──────── Passage for review ────────
Physics

Magnetization – in Classical Electromagnetism

Magnetization is the vector field in classical electromagnetism that expresses the density of permanent or induced magnetic dipole moments in a magnetic substance. It is the process of aligning the magnetic moments of atoms or molecules in a substance in response to an external magnetic field. Movement within this field is classified as either Axial or Diametric. Because of the alignment of magnetic moments, the material becomes magnetized, which means it develops its own magnetic field and shows magnetic properties.

The magnetic moments responsible for magnetization can be caused by either tiny electric currents caused by the mobility of electrons in atoms or the spin of the electrons or nuclei. Magnetization happens as a result of the interaction of the external magnetic field with the inherent magnetic moments associated with the material’s electrons and atomic nuclei. These magnetic moments, known as magnetic dipoles, can be thought of as small bar magnets within the atoms or molecules.

The response of a substance to an external magnetic field causes net magnetization. In a magnetic field, paramagnetic materials have a weak induced magnetization that vanishes when the magnetic field is withdrawn. Ferromagnetic and ferrimagnetic materials have substantial magnetization in a magnetic field and can be magnetized to have magnetization in the absence of an external field, resulting in the formation of a permanent magnet.

Mathematically, magnetization is often represented by a vector called the magnetization vector (M). It is defined as the magnetic moment per unit volume of the material and is related to the magnetic susceptibility (χ) of the material by the equation:

M = χH

Where:

• M is the magnetization vector.
• χ is the magnetic susceptibility, which depends on the material.
• H is the magnetic field strength.

Magnetization is a fundamental concept in classical electromagnetism that is important in understanding the behavior of magnetic materials, the development of magnetic domains, and the features of various devices such as transformers, magnetic storage media, and electromagnets.

Magnetization is not always uniform within a material and can differ across distinct places. Magnetization also defines how a material responds to an applied magnetic field and how the material modifies the magnetic field, and it may be used to compute the forces that come from those interactions. It is comparable to electric polarization, which is the measure of a material’s corresponding response to an electric field in electrostatics. Physicists and engineers usually define magnetization as the quantity of magnetic moment per unit volume. It is represented by a pseudovector M.
────────
List every device that the passage on magnetization names as having features that magnetization helps explain.
──────── Data for analysis ────────
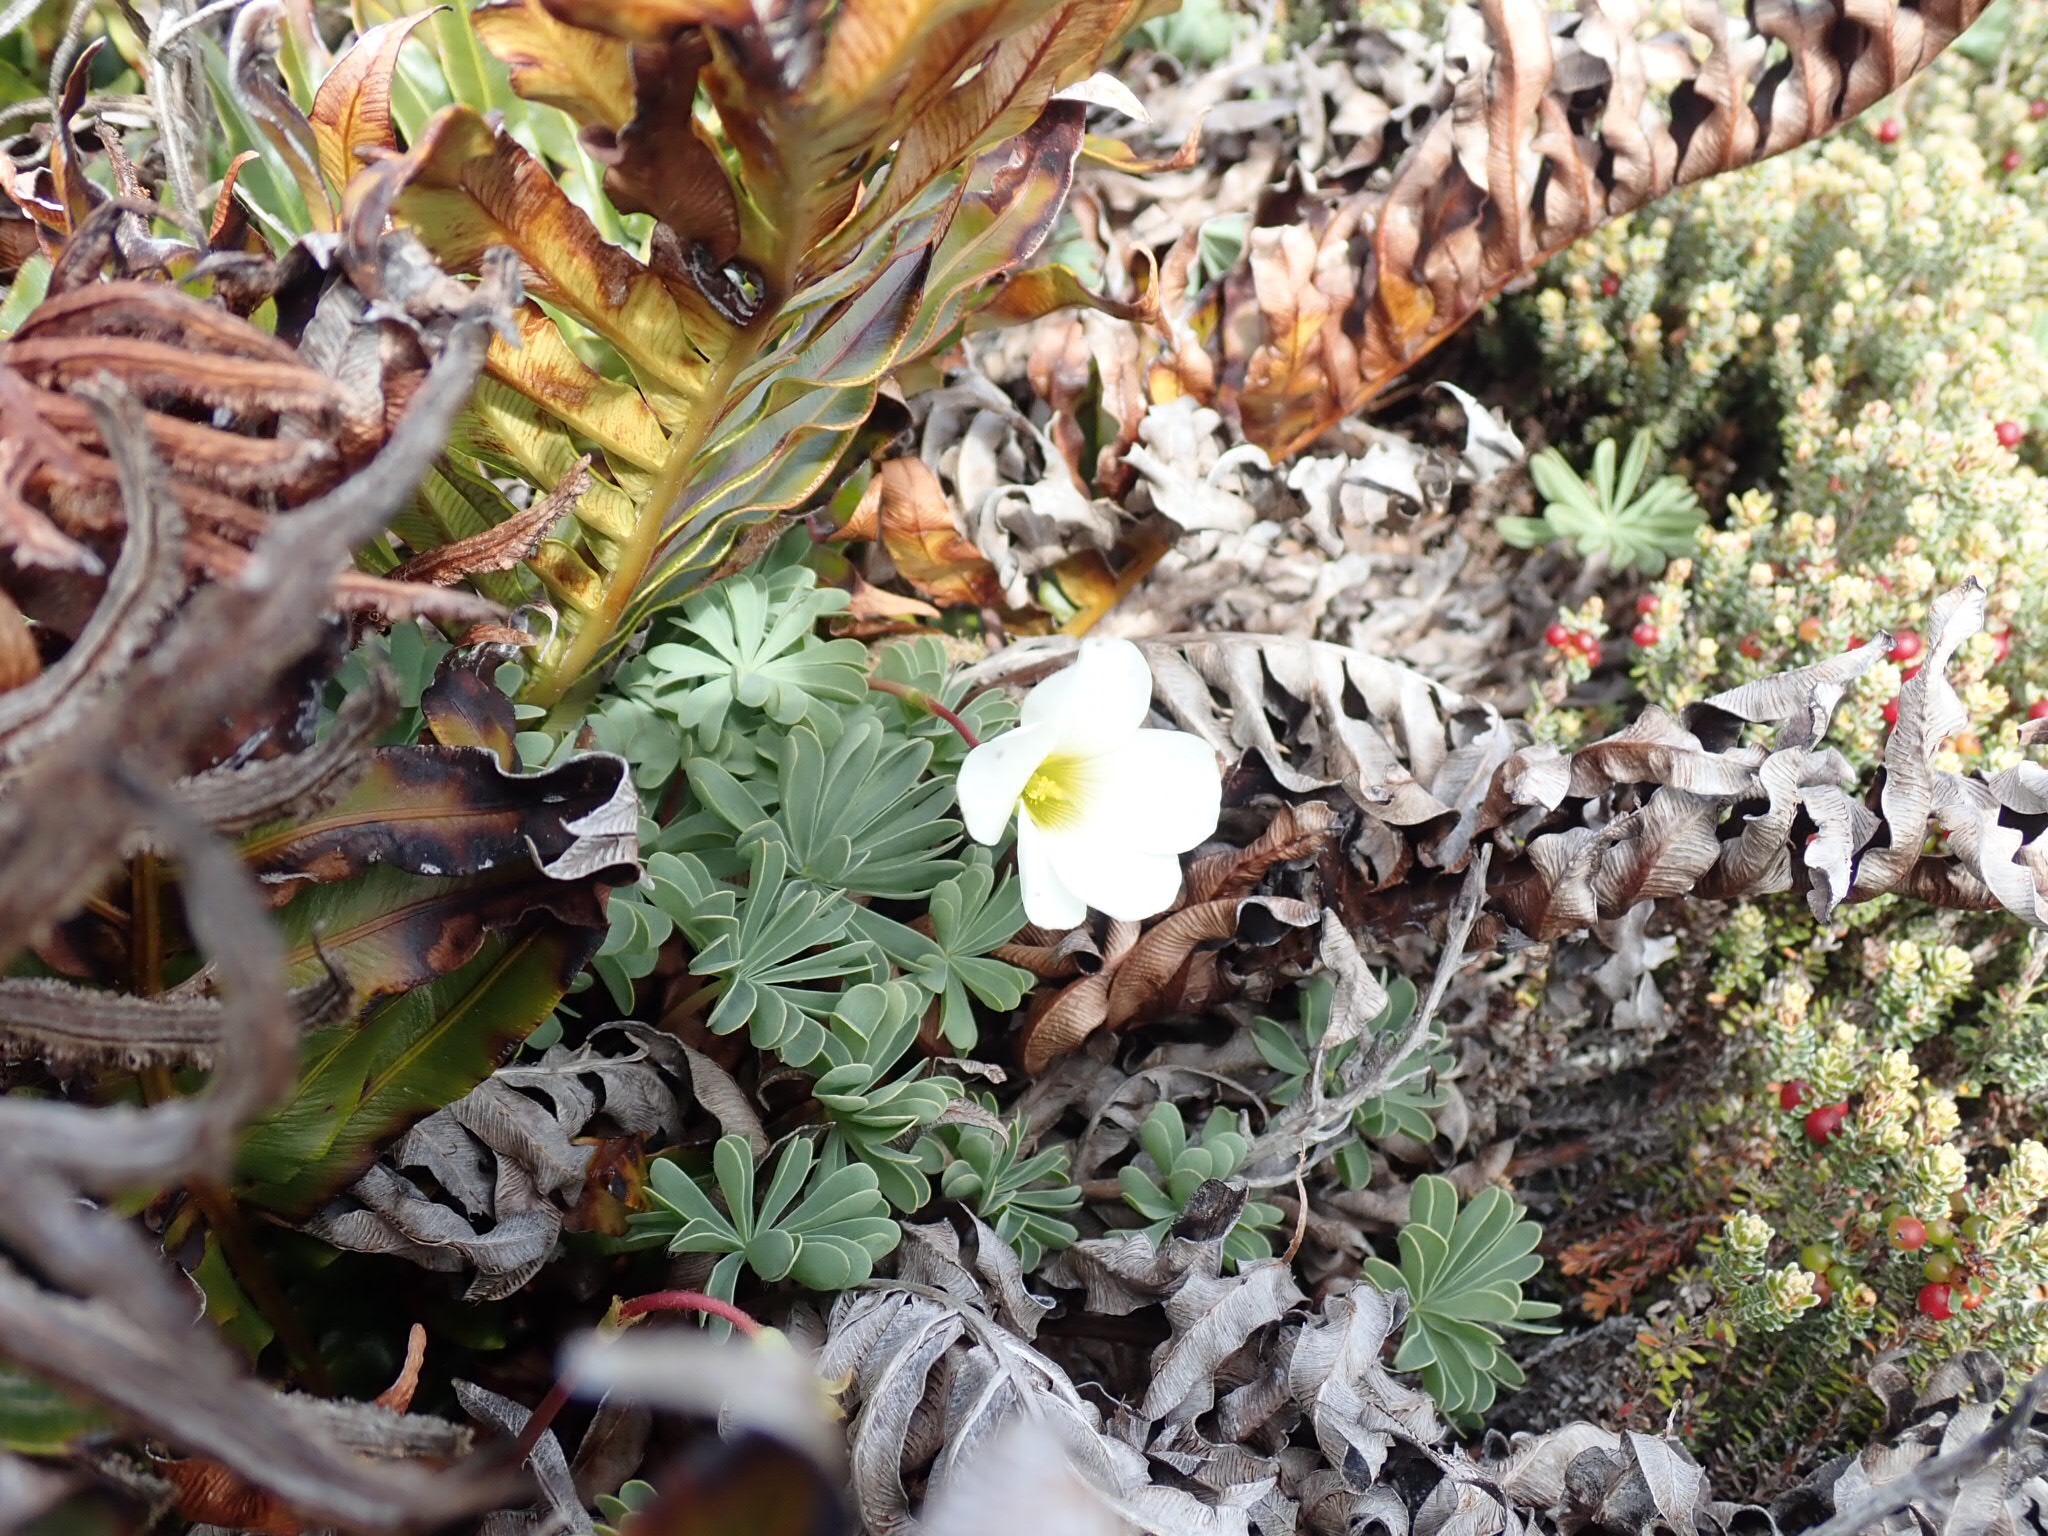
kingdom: Plantae
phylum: Tracheophyta
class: Magnoliopsida
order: Oxalidales
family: Oxalidaceae
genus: Oxalis
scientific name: Oxalis enneaphylla
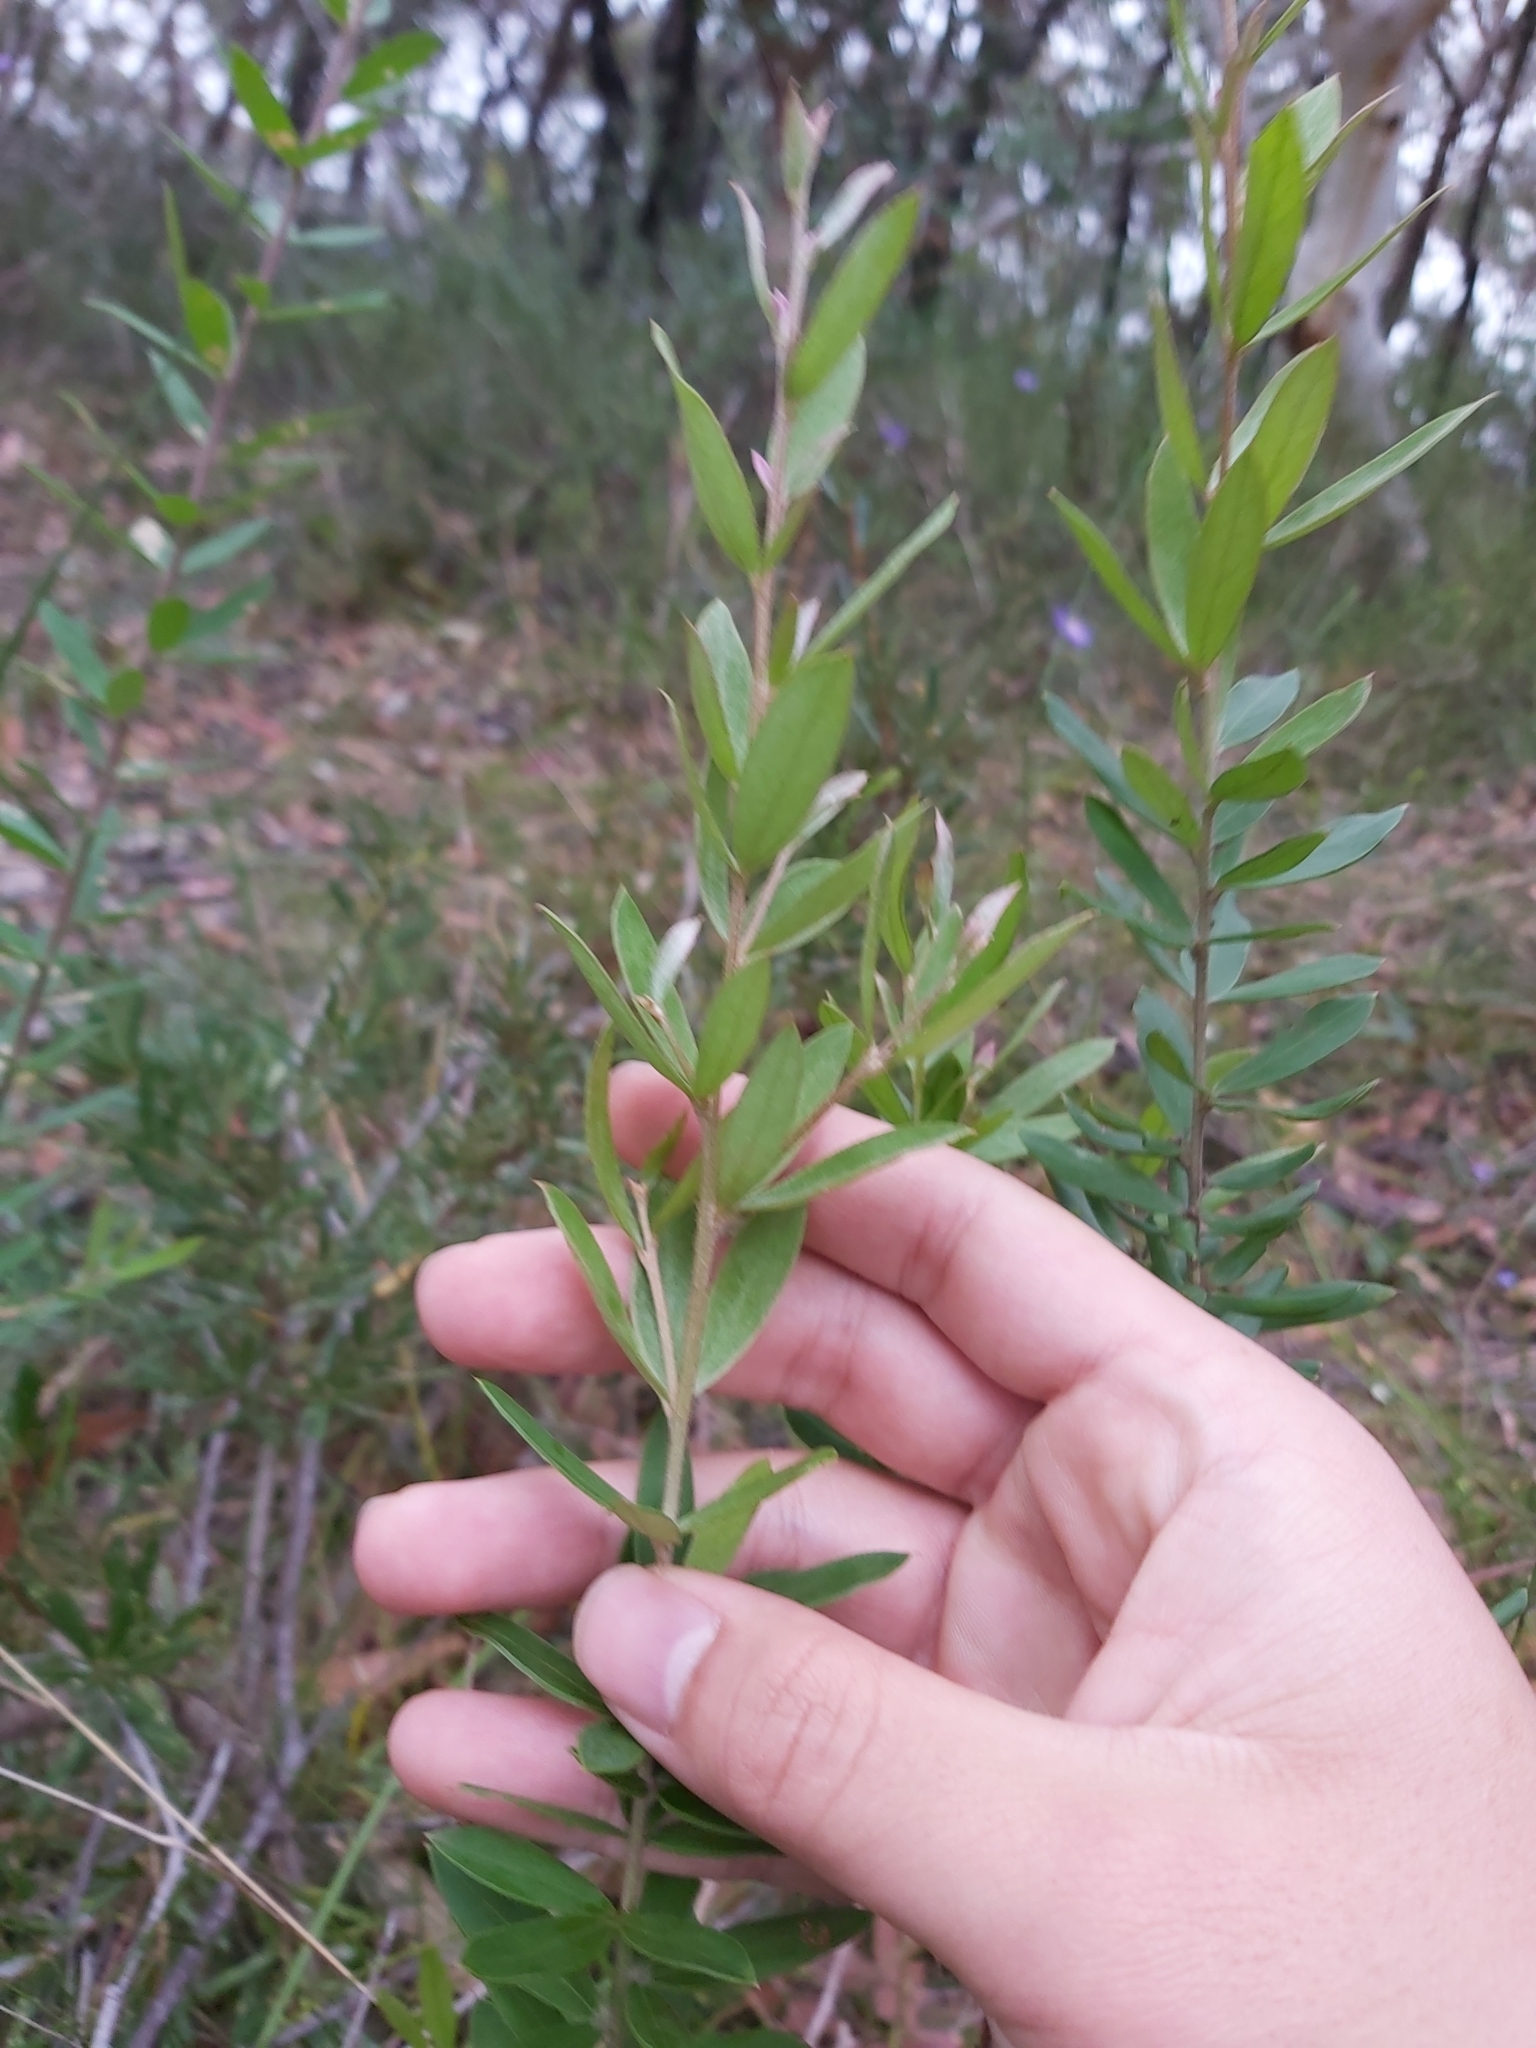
────────
Answer to the exercise
Transformers, magnetic storage media, and electromagnets.